Might take a look at this

fipelle commented 2 years ago

Thanks! Take a look at the NN in https://docs.rapids.ai/api/cuml/stable/api.html. I think you should be able to import it right away given that it shares a lot of the scikit-learn syntax.

fipelle commented 2 years ago

I am trying to see if it is sufficient to change ncca.py#5 from from sklearn.neighbors import NearestNeighbors to from cuml.neighbors import NearestNeighbors. It would also be nice to have access to the NN options described in https://docs.rapids.ai/api/cuml/stable/api.html#nearest-neighbors when defining NCCA.

EDIT

It seems to work.

jameschapman19 commented 2 years ago

Just seen the edit! that's cool!

beckernick commented 2 years ago

Hi! I just came across this issue due to the cuML / RAPIDS mention.
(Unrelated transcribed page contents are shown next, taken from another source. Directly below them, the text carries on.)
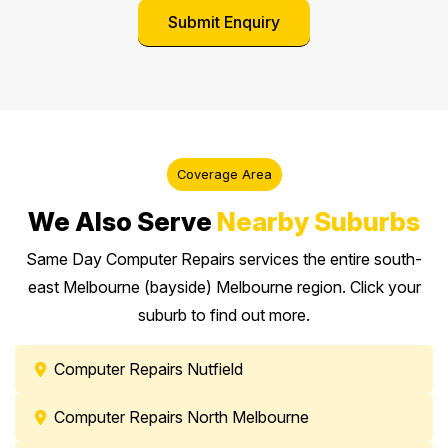
Coverage Area
We Also Serve
Nearby Suburbs
Same Day Computer Repairs services the entire south-
east Melbourne (bayside) Melbourne region. Click your
suburb to find out more.
Computer Repairs Nutfield
Computer Repairs North Melbourne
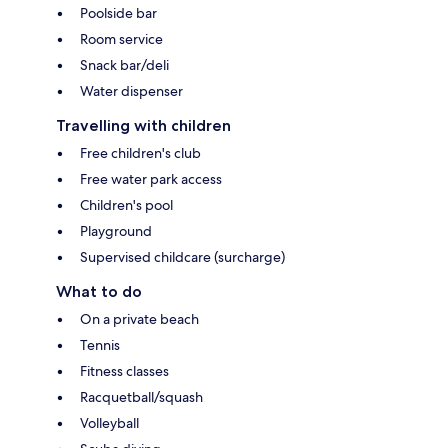
Poolside bar
Room service
Snack bar/deli
Water dispenser
Travelling with children
Free children's club
Free water park access
Children's pool
Playground
Supervised childcare (surcharge)
What to do
On a private beach
Tennis
Fitness classes
Racquetball/squash
Volleyball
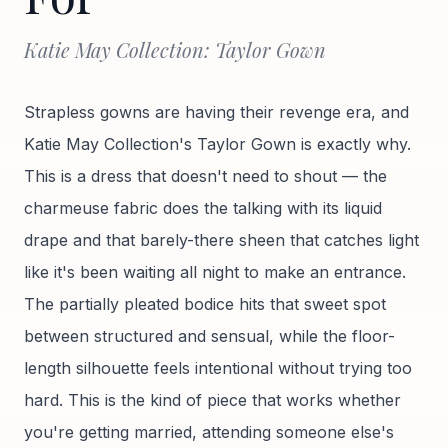
Katie May Collection: Taylor Gown
Strapless gowns are having their revenge era, and
Katie May Collection's Taylor Gown is exactly why.
This is a dress that doesn't need to shout — the
charmeuse fabric does the talking with its liquid
drape and that barely-there sheen that catches light
like it's been waiting all night to make an entrance.
The partially pleated bodice hits that sweet spot
between structured and sensual, while the floor-
length silhouette feels intentional without trying too
hard. This is the kind of piece that works whether
you're getting married, attending someone else's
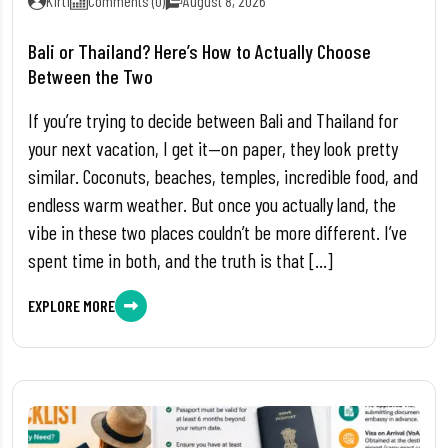
Kirti
Comments (0)
August 8, 2026
Bali or Thailand? Here’s How to Actually Choose
Between the Two
If you’re trying to decide between Bali and Thailand for
your next vacation, I get it—on paper, they look pretty
similar. Coconuts, beaches, temples, incredible food, and
endless warm weather. But once you actually land, the
vibe in these two places couldn’t be more different. I’ve
spent time in both, and the truth is that […]
EXPLORE MORE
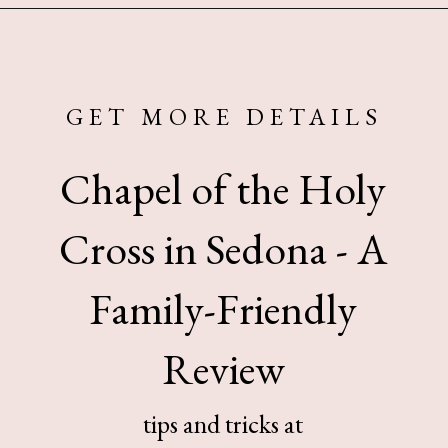
Opening
https://www.sengerson.com/visiting-chapel-holy-cross-families-kids/
GET MORE DETAILS
Chapel of the Holy
Cross in Sedona - A
Family-Friendly
Review
tips and tricks at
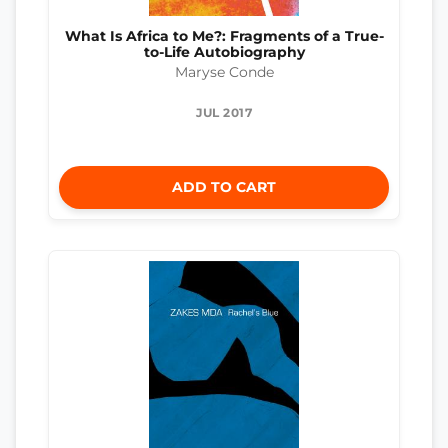
What Is Africa to Me?: Fragments of a True-
to-Life Autobiography
Maryse Conde
JUL 2017
ADD TO CART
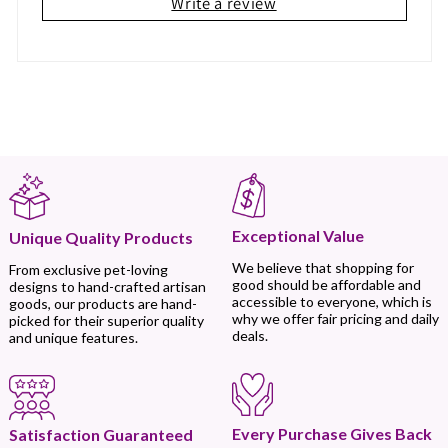
Write a review
Exceptional Value
Unique Quality Products
We believe that shopping for
From exclusive pet-loving
good should be affordable and
designs to hand-crafted artisan
accessible to everyone, which is
goods, our products are hand-
why we offer fair pricing and daily
picked for their superior quality
deals.
and unique features.
Every Purchase Gives Back
Satisfaction Guaranteed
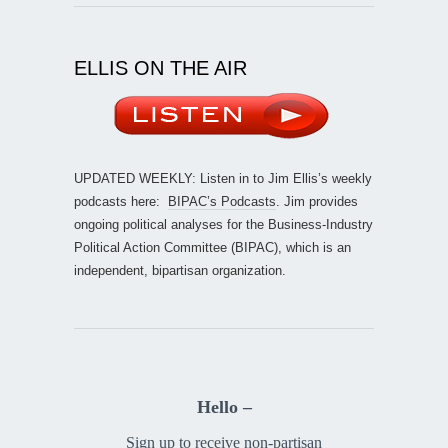
ELLIS ON THE AIR
UPDATED WEEKLY: Listen in to Jim Ellis’s weekly
podcasts here:
BIPAC’s Podcasts
. Jim provides
ongoing political analyses for the Business-Industry
Political Action Committee (BIPAC), which is an
independent, bipartisan organization.
Hello –
Sign up to receive non-partisan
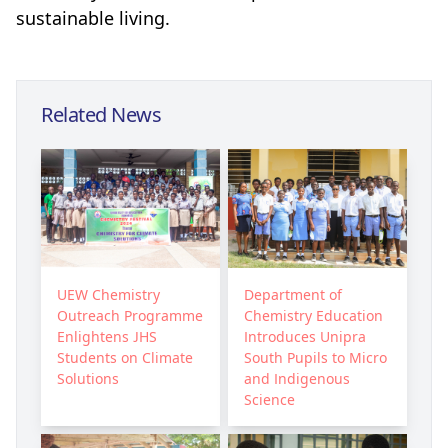
sustainable living.
Related News
UEW Chemistry
Department of
Outreach Programme
Chemistry Education
Enlightens JHS
Introduces Unipra
Students on Climate
South Pupils to Micro
Solutions
and Indigenous
Science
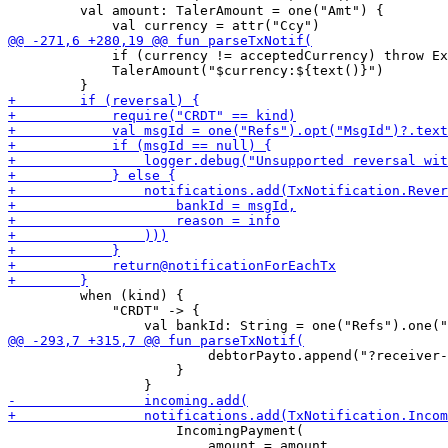
         val amount: TalerAmount = one("Amt") {

             if (currency != acceptedCurrency) throw Ex
             TalerAmount("$currency:${text()}")

         when (kind) {

             "CRDT" -> {

                         debtorPayto.append("?receiver-
                     }

                     IncomingPayment(

                         amount = amount,
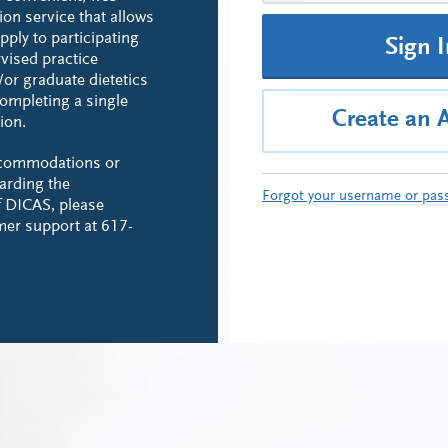
ion service that allows
pply to participating
Sign 
rvised practice
or graduate dietetics
ompleting a single
Create an 
ion.
ccommodations or
arding the
Forgot your username or pas
of DICAS, please
mer support at 617-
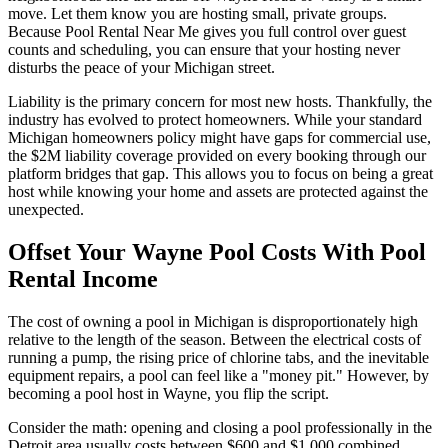
move. Let them know you are hosting small, private groups.
Because Pool Rental Near Me gives you full control over guest
counts and scheduling, you can ensure that your hosting never
disturbs the peace of your Michigan street.
Liability is the primary concern for most new hosts. Thankfully, the
industry has evolved to protect homeowners. While your standard
Michigan homeowners policy might have gaps for commercial use,
the $2M liability coverage provided on every booking through our
platform bridges that gap. This allows you to focus on being a great
host while knowing your home and assets are protected against the
unexpected.
Offset Your Wayne Pool Costs With Pool
Rental Income
The cost of owning a pool in Michigan is disproportionately high
relative to the length of the season. Between the electrical costs of
running a pump, the rising price of chlorine tabs, and the inevitable
equipment repairs, a pool can feel like a "money pit." However, by
becoming a pool host in Wayne, you flip the script.
Consider the math: opening and closing a pool professionally in the
Detroit area usually costs between $600 and $1,000 combined.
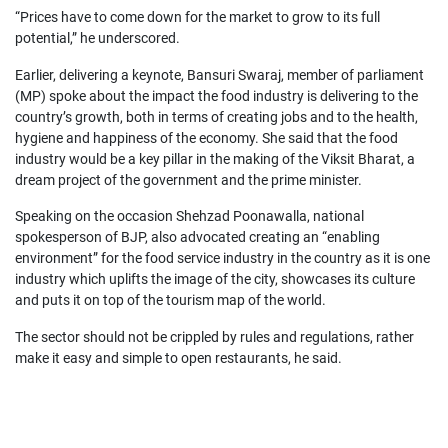
“Prices have to come down for the market to grow to its full
potential,” he underscored.
Earlier, delivering a keynote, Bansuri Swaraj, member of parliament
(MP) spoke about the impact the food industry is delivering to the
country’s growth, both in terms of creating jobs and to the health,
hygiene and happiness of the economy. She said that the food
industry would be a key pillar in the making of the Viksit Bharat, a
dream project of the government and the prime minister.
Speaking on the occasion Shehzad Poonawalla, national
spokesperson of BJP, also advocated creating an “enabling
environment” for the food service industry in the country as it is one
industry which uplifts the image of the city, showcases its culture
and puts it on top of the tourism map of the world.
The sector should not be crippled by rules and regulations, rather
make it easy and simple to open restaurants, he said.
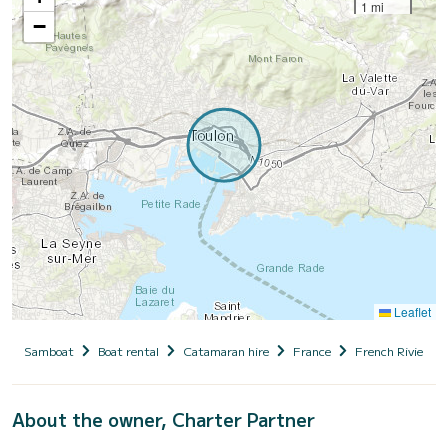
1 mi
−
Leaflet
Samboat
Boat rental
Catamaran hire
France
French Riviera
About the owner, Charter Partner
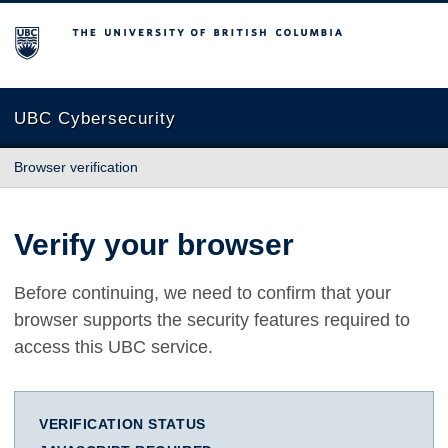
The University of British Columbia
UBC Cybersecurity
Browser verification
Verify your browser
Before continuing, we need to confirm that your
browser supports the security features required to
access this UBC service.
VERIFICATION STATUS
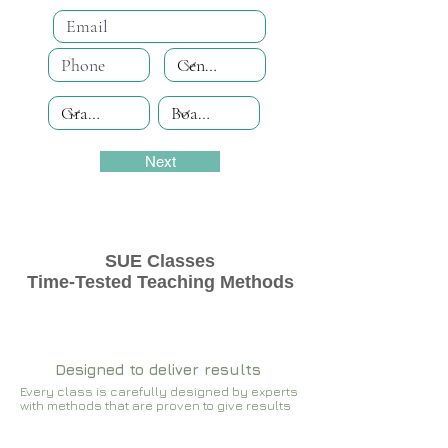
Next
SUE Classes
Time-Tested Teaching Methods
Designed to deliver results
Every class is carefully designed by experts
with methods that are proven to give results​​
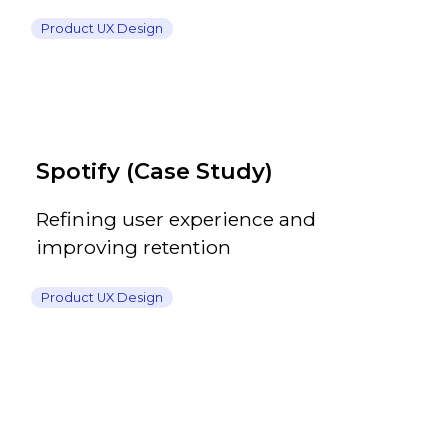
Product UX Design
Spotify (Case Study)
Refining user experience and
improving retention
Product UX Design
I wanted to note that we've implemented input-to-output data type consistency for all cuML estimators (not just NearestNeighbors). This means that while training and prediction will be on the GPU, if you pass CPU data into the estimator it will return CPU data from estimator methods and be compatible with existing code that relies on CPU data.

We've seen folks build wrapper classes or just use a utility function like the following and wrap the instantiation of the estimators into branching statements:

def has_cuml():
    try:
        import cuml
        return True
    except ImportError:
        return False

Happy to help answer questions about cuML (or RAPIDS in general) if you have any.